„Wider die öffentliche Ordnung und die guten Sitten“. Eine Annäherung an die japanische Generalklausel aus europäischer Perspektive

Sandra Hotz

Empfohlene Zitierweise: S. Hotz, „Wider die öffentliche Ordnung und die guten Sitten“. Eine Annäherung an die japanische Generalklausel aus europäischer Perspektive, in: ZJapanR / J.Japan.L. 25 (2008) 105–129.

Abstract


The article outlines what kind of contents and circumstances of contracts are against “public order and good morals” according to Japanese contract law (Art. 90 Minpô) while examining the history of reception, the terms, the dogmatic understanding, and selected examples of contracts. From a dogmatic point of view, the historically laid interaction between Art. 90 and Art. 91 Minpô (private autonomy) is still interesting: There is no general rule for “illegality” of a contract in the Japanese civil code as there is in the German or Swiss civil codes (§ 134 BGB, Art. 19 f. OR). Therefore, there are differences in the relation of illegality and immorality. Furthermore, it is controversial whether the violation of “public coercive law” is covered by Art. 90 Minpô or by Art. 91 Minpô. In questions of terms, the definition of “public order” (öffentliche Ordnung) is problematic.

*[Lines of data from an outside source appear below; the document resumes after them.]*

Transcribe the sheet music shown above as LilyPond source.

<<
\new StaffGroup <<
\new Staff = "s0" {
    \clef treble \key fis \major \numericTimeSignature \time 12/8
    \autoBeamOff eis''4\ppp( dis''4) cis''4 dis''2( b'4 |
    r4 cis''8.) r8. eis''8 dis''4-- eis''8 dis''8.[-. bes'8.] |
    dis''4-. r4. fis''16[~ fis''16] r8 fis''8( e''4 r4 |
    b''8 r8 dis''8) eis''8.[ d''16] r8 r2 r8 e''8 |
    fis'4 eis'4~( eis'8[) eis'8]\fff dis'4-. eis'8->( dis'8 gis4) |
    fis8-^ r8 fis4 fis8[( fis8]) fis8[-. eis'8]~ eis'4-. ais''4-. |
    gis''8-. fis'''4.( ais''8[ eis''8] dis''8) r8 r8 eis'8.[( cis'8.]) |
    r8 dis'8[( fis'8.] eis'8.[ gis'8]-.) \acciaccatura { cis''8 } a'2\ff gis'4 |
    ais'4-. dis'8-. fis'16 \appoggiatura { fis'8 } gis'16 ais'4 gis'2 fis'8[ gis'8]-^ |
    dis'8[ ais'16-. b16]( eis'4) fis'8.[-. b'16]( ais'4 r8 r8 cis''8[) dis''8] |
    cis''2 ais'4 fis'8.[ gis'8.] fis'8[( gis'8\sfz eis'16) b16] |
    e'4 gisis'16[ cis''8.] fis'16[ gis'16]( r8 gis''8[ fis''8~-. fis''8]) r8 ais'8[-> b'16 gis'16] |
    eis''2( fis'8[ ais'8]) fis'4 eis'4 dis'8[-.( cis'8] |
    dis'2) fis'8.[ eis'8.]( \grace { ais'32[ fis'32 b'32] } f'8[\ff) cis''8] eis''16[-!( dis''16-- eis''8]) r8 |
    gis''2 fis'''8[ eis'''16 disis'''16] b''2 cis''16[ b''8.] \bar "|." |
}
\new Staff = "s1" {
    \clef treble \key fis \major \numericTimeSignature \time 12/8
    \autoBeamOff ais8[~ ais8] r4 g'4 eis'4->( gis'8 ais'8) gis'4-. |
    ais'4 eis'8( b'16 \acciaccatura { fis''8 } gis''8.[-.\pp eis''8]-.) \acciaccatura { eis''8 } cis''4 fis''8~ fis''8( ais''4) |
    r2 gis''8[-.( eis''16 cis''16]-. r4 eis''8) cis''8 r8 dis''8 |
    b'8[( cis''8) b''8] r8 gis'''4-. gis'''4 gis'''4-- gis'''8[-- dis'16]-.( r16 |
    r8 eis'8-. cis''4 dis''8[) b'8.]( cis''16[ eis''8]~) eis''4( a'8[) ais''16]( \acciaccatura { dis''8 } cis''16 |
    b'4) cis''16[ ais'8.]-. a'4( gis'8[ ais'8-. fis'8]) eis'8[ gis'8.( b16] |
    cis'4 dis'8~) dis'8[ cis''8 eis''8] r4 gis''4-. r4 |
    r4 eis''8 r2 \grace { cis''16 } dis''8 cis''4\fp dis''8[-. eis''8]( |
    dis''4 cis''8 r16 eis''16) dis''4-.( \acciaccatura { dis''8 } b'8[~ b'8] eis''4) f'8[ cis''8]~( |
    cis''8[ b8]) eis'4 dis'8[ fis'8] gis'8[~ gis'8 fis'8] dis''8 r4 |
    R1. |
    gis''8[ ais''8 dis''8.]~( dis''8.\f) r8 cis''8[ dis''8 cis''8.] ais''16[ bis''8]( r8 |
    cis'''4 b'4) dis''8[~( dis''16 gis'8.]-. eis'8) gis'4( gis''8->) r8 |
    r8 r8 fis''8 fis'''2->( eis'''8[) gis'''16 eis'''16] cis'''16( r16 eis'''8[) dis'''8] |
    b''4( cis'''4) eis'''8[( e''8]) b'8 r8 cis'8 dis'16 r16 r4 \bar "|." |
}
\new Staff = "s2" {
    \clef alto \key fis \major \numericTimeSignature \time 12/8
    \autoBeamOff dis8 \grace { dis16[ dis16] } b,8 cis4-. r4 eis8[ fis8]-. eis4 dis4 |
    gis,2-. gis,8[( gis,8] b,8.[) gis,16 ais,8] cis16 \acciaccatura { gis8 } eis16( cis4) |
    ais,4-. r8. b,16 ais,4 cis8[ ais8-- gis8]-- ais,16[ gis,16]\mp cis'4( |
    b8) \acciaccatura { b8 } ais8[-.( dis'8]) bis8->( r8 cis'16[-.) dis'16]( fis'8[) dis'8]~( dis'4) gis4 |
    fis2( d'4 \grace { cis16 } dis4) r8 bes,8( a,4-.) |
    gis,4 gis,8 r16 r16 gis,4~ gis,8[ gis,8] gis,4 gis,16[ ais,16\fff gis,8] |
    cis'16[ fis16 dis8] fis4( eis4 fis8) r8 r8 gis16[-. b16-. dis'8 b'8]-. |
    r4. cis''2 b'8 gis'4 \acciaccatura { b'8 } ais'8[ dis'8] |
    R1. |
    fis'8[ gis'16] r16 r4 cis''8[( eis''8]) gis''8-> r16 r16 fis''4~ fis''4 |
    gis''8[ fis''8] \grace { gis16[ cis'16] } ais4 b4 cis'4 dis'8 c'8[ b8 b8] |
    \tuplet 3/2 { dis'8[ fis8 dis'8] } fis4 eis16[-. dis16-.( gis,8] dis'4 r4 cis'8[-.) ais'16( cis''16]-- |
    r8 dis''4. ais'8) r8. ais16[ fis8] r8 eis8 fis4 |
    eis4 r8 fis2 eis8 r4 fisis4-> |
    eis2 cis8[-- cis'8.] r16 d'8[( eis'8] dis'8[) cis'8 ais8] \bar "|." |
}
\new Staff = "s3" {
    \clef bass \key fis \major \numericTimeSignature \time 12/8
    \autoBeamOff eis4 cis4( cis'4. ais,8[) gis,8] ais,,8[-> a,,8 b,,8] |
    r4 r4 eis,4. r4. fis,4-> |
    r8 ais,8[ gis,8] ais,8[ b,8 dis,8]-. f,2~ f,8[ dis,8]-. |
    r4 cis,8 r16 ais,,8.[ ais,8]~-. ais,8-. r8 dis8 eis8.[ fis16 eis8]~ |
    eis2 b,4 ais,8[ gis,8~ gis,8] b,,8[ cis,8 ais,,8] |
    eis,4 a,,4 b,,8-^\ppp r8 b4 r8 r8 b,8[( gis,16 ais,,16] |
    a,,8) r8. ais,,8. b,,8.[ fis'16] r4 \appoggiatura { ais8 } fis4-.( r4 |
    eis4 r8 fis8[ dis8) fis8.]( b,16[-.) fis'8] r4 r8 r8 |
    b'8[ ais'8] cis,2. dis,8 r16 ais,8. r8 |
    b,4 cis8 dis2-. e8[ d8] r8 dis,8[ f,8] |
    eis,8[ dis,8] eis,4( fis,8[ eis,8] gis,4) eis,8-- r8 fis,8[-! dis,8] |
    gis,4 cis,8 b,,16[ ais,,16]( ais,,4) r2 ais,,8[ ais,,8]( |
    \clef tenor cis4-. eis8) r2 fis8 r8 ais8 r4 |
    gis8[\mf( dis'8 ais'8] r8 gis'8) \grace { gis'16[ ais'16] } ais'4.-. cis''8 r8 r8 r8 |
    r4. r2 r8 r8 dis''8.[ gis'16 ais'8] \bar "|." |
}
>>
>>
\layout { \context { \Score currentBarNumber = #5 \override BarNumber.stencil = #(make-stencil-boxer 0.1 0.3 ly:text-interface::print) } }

From a comparative view, this term and other “orders” such as the “family order” or the “economic order” seem much more important in Japanese law than the term “good morals”. According to Japanese doctrine, though, the terms cannot be distinguished.

One can examine not only legal differences but also cultural differences with selected examples of contracts – such as the prostitution contract or two other related and classical examples of Japanese jurisdiction, gei shôgi keiyaku, the contract of surety with dependants, more precisely with employees at bars, or the surrogate mother contract. Overall in Japan as well as in Germany and Switzerland, one can observe a tendency to restrain the private autonomy in contracts in favor of the idea of justice, and therefore also for the extension of Art. 90 Minpô. Two civil law theories – one by Atsushi Ômura, who has developed a theory based on thoughts about justice, and one by Keizô Yamamoto, who links Art. 90 Minpô with an interpretation according to constitutional rights – offer the necessary theoretical foundations. On the other hand, there is a bias toward neglecting the contractual right of self-determination of adult women when it comes to prostitution or surrogate motherhood.